One way to do it is to convert from iterative to recursive style. In other words, instead of using a for loop to execute some code multiple times, you achieve the same thing by making your function call itself.

An example in Haskell:

get_rid_of_arguments [] = []
get_rid_of_arguments ('(':xs) = "()" ++ (get_rid_of_arguments $ dropper xs)
get_rid_of_arguments (x:xs) = x : get_rid_of_arguments xs

dropper [] = []
dropper (')':xs) = xs
dropper ('(':xs) = dropper $ dropper xs
dropper (_:xs) = dropper xs

main = do
    print $ get_rid_of_arguments "foo(a.d, b.e.fi()).go(sd, ds())" == "foo().go()"
    print $ get_rid_of_arguments "foo(a, b).bar().fuu" == "foo().bar().fuu"
    print $ get_rid_of_arguments "foo.bar" == "foo.bar"
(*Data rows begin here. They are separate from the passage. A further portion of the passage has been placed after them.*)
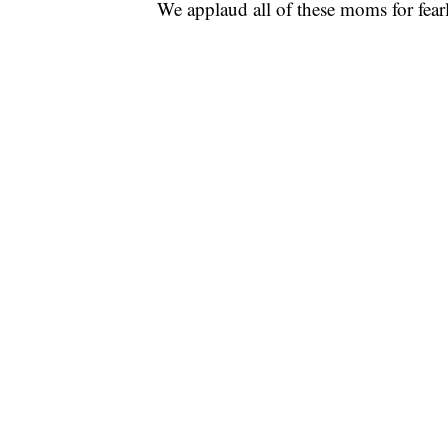
We applaud all of these moms for fearl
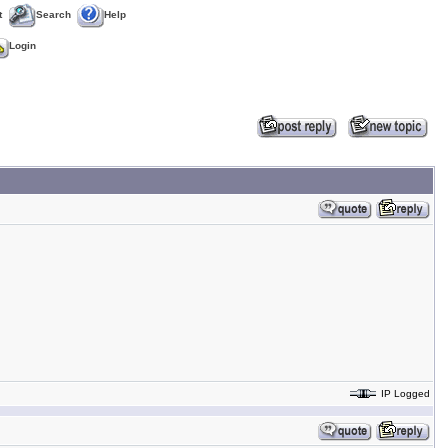
t
Search
Help
Login
IP Logged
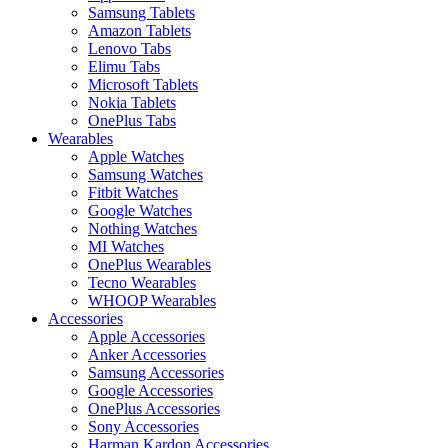
Samsung Tablets
Amazon Tablets
Lenovo Tabs
Elimu Tabs
Microsoft Tablets
Nokia Tablets
OnePlus Tabs
Wearables
Apple Watches
Samsung Watches
Fitbit Watches
Google Watches
Nothing Watches
MI Watches
OnePlus Wearables
Tecno Wearables
WHOOP Wearables
Accessories
Apple Accessories
Anker Accessories
Samsung Accessories
Google Accessories
OnePlus Accessories
Sony Accessories
Harman Kardon Accessories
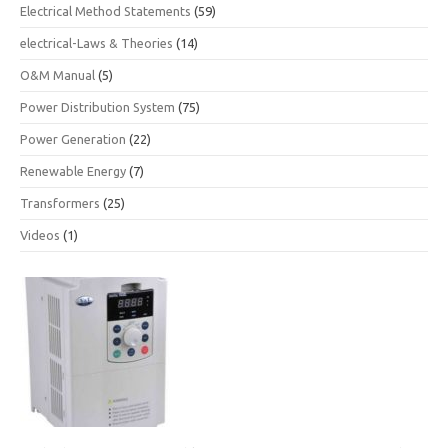
Electrical Method Statements
(59)
electrical-Laws & Theories
(14)
O&M Manual
(5)
Power Distribution System
(75)
Power Generation
(22)
Renewable Energy
(7)
Transformers
(25)
Videos
(1)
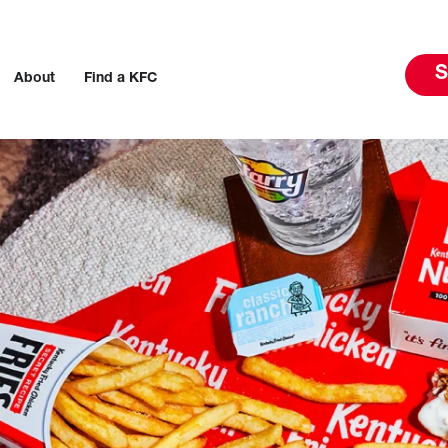
S
About
Find a KFC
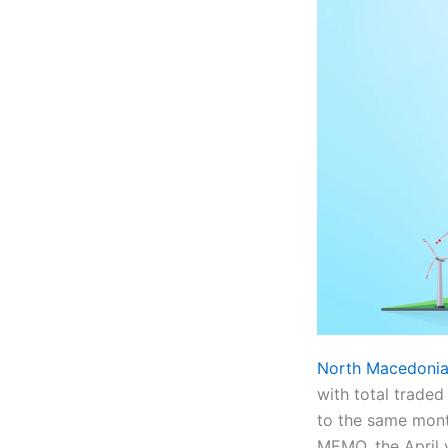
North Macedonia’
with total trad
to the same mont
MEMO, the April 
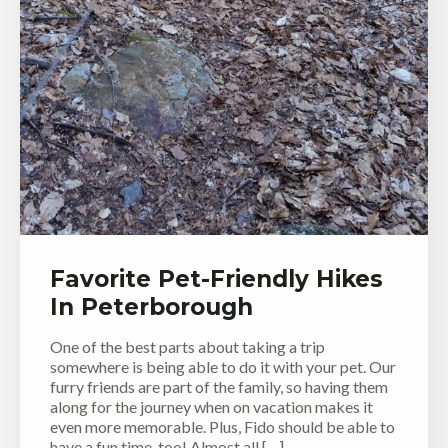
Favorite Pet-Friendly Hikes
In Peterborough
One of the best parts about taking a trip
somewhere is being able to do it with your pet. Our
furry friends are part of the family, so having them
along for the journey when on vacation makes it
even more memorable. Plus, Fido should be able to
have a fun time, too! Almost all […]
P.S. neither your original python code nor this Haskell code are correct ways to "strip out function arguments from a snippet of code", I'm just answering the "how do I translate this code" question.

Answer 5

One trick that I like when doing this sort of conversin is looking at tail calls as a sort of goto+variable assignment:

sumn n = addn n 0

addn i acc =
   if i == 0 then
      acc
   else
      addn (i-1) (acc + i)

def sumn(n):
  #lets pretend Python has gotos for now...
  i, acc = n, 0
 acc:
  if i == 0:
     return acc
  else:
     i, acc = (i-1), (acc + i)
     goto acc

In your case, this would translate kind of like

--Haskell pseudocode w/ string slicing
get_rid xs = go 0 0 0 0 ""
  where
    -- "go" is a common name for these tail-recursive loop functions.
    go i j start end result =
      if j < length xs then
         case xs !! j of
           '('  -> 
              if i == 0 then
                go (i+1) (j+1) j end (result ++ (text[end:start]))
              else
                go (i+1) (j+1) start end result
           ')' -> 
              if i == 1 then
                go (i-1) (j+1) start (j+1) (result ++ "()")
              else
                go (i-1) (j+1) start end result
           _ ->
              go i (j+1) start end result
      else
         result ++ text[end:]

The end result is super ugly because this is still a fundamentally imperative algorithm with lots of variable assignment going on. Additionally, the functional version makes it explicit that all your variables were in the largest scope available (the "go" loop): I guess you should be able to get rid of "start" and "end" by using an inner loop to find the next ")" instead of doing everything in the main loop (this is also valid for the original Python program).

There are also some minor style issues, like still using indexing and slicing on linked lists (its O(N) in Haskell instead of O(1)) and from using a tail recursive loop (gotos) instead of more structured folds (for loops). That said, the important point is that you can still write the original, imperative, version of the algorithm if you really want to.